## Record extracts
┌────────

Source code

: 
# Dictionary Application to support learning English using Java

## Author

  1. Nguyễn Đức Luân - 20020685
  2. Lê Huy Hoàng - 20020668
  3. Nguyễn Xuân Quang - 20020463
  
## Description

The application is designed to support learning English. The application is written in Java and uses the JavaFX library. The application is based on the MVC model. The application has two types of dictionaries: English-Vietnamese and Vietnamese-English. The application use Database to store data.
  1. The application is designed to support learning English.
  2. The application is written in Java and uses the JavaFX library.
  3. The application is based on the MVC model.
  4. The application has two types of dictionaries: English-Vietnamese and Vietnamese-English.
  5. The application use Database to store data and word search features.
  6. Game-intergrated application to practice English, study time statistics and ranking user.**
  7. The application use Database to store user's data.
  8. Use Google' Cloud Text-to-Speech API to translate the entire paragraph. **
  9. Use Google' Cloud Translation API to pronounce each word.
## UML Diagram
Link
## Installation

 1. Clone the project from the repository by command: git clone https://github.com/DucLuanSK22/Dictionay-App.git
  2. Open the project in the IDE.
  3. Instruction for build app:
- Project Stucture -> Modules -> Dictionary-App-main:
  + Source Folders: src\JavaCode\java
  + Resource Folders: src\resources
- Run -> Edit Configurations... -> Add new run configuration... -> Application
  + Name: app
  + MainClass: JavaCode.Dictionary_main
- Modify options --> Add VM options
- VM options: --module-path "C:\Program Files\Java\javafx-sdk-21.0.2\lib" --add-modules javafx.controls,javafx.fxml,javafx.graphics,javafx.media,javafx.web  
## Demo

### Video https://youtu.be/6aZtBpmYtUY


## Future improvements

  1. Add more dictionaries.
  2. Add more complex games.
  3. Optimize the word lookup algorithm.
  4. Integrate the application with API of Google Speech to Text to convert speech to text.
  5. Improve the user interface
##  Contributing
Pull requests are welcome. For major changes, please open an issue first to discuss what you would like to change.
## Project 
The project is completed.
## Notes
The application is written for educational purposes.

└────────

## Exercise directions
For this exercise, please output exactly the lines above starting at the line with "## UML Diagram" and ending at the line with "- Modify options --> Add VM options", ends included.

## Written response
## UML Diagram
Link
## Installation

 1. Clone the project from the repository by command: git clone https://github.com/DucLuanSK22/Dictionay-App.git
  2. Open the project in the IDE.
  3. Instruction for build app:
- Project Stucture -> Modules -> Dictionary-App-main:
  + Source Folders: src\JavaCode\java
  + Resource Folders: src\resources
- Run -> Edit Configurations... -> Add new run configuration... -> Application
  + Name: app
  + MainClass: JavaCode.Dictionary_main
- Modify options --> Add VM options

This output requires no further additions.